«Malheureusement, il est trop tôt pour commencer à spéculer sur cette question. Nous étudions, nous travaillons, nous écouterons les partenaires sociaux, les communautés éducatives, nous parlerons aux maires, nous parlerons aussi au président de la République, nous écouterons les partis, mais en ce moment serait extrêmement prématuré de porter ce débat à l’opinion publique, car il peut induire les citoyens en erreur. Trompent dans le sens où ils pensent que la déflation peut commencer la semaine prochaine ou dans 15 jours. La déflation ne commencera pas dans la semaine ou dans 15 jours », a déclaré António Costa.

Le Premier ministre s’est entretenu avec des journalistes lors d’une conférence de presse à l’issue du Conseil des ministres qui a eu lieu aujourd’hui au Palácio da Ajuda, à Lisbonne, sur la prolongation de l’état d’urgence à partir du 15 février et les mesures à prendre pour combattre la pandémie de covid-19.

Anticiper si le retour à l’enseignement en présentiel se fera, même si progressivement, avant ou après les vacances de Pâques, cette année, réduit, est également « prématuré », a déclaré le directeur général.

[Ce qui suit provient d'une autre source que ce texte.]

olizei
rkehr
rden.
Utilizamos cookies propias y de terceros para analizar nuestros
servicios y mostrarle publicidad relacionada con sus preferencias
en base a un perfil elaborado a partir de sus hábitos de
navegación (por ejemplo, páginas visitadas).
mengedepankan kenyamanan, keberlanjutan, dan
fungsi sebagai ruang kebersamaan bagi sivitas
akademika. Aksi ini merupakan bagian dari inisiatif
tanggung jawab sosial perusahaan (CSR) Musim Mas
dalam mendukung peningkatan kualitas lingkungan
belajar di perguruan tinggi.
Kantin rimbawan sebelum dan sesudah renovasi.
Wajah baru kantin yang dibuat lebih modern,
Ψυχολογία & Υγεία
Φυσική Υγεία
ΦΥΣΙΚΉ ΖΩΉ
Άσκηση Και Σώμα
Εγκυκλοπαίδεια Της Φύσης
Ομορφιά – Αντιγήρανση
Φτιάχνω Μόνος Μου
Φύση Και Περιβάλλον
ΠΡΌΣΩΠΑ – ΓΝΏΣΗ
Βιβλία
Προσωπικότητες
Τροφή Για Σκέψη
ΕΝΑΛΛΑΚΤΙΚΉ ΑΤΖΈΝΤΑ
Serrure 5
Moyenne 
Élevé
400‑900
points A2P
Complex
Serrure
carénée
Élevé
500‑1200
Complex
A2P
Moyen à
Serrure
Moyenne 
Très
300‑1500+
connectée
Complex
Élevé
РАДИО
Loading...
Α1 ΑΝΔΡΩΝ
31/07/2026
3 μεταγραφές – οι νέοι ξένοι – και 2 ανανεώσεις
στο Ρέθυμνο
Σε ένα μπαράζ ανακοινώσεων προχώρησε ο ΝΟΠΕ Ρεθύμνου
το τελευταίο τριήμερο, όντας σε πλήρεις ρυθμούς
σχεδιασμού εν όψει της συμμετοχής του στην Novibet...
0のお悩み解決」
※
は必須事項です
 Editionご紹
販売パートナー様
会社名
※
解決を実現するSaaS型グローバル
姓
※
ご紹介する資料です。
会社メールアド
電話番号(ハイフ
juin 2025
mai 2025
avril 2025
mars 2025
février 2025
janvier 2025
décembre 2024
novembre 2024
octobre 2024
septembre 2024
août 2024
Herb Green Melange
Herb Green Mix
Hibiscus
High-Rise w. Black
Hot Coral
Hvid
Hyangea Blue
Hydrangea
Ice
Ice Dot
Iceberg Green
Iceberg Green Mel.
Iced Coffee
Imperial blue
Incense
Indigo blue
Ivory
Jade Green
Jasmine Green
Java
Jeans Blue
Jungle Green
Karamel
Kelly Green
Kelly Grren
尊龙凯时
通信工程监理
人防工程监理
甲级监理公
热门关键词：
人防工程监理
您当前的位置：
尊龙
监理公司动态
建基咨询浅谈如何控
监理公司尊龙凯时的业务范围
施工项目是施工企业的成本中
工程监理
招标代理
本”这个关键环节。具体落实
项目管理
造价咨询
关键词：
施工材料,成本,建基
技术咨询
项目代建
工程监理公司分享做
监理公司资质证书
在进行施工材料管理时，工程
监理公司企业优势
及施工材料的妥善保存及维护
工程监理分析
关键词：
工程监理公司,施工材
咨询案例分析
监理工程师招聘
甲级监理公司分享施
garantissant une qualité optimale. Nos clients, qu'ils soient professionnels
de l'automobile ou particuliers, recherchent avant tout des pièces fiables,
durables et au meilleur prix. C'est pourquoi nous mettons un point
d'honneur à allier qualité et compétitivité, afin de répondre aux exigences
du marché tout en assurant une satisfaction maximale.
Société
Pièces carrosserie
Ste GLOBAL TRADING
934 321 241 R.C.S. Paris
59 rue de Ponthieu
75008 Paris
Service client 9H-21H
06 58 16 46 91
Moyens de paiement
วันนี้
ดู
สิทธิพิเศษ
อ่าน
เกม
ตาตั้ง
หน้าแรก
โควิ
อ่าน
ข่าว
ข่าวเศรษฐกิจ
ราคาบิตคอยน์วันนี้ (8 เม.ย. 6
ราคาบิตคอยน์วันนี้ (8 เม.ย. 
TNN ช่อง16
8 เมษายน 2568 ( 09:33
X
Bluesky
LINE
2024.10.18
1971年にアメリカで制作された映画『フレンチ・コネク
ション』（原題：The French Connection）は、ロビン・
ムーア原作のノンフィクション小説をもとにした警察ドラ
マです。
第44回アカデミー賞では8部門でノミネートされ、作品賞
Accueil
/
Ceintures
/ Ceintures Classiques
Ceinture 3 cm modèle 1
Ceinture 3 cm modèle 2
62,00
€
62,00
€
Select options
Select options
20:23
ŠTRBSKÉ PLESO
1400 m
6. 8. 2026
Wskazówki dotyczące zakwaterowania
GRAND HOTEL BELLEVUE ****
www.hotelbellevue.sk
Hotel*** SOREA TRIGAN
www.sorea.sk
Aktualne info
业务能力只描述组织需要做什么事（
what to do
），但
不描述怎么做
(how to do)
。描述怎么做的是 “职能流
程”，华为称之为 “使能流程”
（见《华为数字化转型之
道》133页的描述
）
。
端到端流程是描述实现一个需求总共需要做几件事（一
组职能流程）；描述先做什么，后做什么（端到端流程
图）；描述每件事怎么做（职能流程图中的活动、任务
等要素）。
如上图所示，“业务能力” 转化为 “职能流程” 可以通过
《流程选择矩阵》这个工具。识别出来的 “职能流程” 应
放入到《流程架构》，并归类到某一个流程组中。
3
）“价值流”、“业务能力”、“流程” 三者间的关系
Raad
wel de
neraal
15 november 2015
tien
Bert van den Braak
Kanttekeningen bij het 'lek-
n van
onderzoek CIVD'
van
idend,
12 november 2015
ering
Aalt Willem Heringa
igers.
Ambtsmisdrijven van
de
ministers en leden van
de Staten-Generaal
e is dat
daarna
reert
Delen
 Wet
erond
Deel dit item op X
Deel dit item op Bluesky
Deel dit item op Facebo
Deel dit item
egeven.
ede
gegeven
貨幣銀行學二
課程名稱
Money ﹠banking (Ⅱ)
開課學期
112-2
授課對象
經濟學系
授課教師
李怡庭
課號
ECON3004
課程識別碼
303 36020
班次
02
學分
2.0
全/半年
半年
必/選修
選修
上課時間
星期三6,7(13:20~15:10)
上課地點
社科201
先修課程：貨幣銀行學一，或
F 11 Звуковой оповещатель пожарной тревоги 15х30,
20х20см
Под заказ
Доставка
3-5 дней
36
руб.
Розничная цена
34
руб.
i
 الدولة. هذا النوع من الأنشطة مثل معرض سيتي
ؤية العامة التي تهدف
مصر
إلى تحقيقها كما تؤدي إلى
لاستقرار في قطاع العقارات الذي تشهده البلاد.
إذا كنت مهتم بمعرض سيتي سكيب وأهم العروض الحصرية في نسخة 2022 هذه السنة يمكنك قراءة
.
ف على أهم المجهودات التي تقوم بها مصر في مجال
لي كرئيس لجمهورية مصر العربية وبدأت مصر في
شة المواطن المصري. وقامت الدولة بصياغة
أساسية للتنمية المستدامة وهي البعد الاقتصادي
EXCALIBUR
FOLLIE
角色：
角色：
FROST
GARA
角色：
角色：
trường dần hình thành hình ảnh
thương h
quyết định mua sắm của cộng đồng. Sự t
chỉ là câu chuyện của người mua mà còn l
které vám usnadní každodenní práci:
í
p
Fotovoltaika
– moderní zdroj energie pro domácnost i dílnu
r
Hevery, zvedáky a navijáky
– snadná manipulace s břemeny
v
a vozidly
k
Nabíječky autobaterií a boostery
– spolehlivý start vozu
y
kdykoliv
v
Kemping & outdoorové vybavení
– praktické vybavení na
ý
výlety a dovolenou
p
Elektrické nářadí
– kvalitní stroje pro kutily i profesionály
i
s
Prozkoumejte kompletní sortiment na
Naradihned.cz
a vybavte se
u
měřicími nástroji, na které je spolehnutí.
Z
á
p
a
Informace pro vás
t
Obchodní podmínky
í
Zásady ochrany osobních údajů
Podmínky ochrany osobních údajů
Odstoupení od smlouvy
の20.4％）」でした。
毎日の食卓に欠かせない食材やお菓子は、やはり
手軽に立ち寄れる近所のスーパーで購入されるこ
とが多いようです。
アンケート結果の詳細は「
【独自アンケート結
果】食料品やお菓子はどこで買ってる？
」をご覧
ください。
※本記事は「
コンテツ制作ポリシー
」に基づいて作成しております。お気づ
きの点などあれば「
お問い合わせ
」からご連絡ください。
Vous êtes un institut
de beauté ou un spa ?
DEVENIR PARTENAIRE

Soulignant que les mesures en vigueur ont produit des résultats, il a averti qu’elles ont aussi des coûts, à savoir en apprentissage, mais aussi social et économique, mais que, néanmoins, elles sont «indispensables pour ramener la pandémie à des niveaux de sécurité».

« Nous sommes encore loin d’y parvenir, donc en ce moment, nous devons nous concentrer sur la poursuite de ces mesures », a déclaré António Costa, appelant au strict respect des restrictions en vigueur et ajoutant que toute levée de mesures sera toujours progressive.

«En ce moment, ce que je voulais dire face à face avec les Portugais, en toute honnêteté, c’est que nous nous efforçons de continuer à respecter les mesures en vigueur en toute détermination, avec le sentiment de profond sacrifice qu’elles impliquent pour tout le monde. , mais qu’en ce moment je pense que ce dont nous devrons certainement discuter serait extrêmement hâtif, mais malheureusement, nous avons encore plusieurs semaines pour le faire », a-t-il déclaré.

Interrogé sur la question de savoir si la réduction du nombre de cas quotidiens est directement liée à la fermeture des écoles, le Premier ministre a refusé que le gouvernement remplace les scientifiques dans l’analyse des relations causales entre les mesures individuelles et les effets obtenus, déclarant qu ‘«une réduction générale des la circulation des personnes et l’enfermement général ont des conséquences immédiates et très visibles ».

«La règle est simple et c’est vrai pour La Palice: plus l’enfermement est grand, plus vite on contrôle la pandémie. Si vous me demandez si c’étaient les écoles, j’ai du mal à dire que la fermeture des écoles à 22 ans [de janeiro] et le pic étant de 24 [de janeiro] que ce sont deux jours de fermeture de l’école qui ont déterminé cette pause. Il est évident que la fermeture des écoles ajoutée à la fermeture de toutes les autres activités, tous ensemble produit ces résultats », a-t-il déclaré.

António Costa a également rappelé que les études connues indiquaient déjà que ce ne sont pas les écoles qui ont produit la contamination, mais qu’une réduction générale de la mobilité arrête la circulation du virus et a averti qu’il faut ne pas oublier «les autres échelles», celle de coûts sociaux liés à l’apprentissage et à l’expérience de la famille.

La pandémie de covid-19 a causé au moins 2 355 410 décès dans le monde, résultant de plus de 107,3 ​​millions de cas d’infection, selon un rapport de l’agence française AFP.

Au Portugal, 14 885 personnes sont décédées des suites de 778 369 cas d’infection confirmés, selon le dernier bulletin de la direction générale de la santé.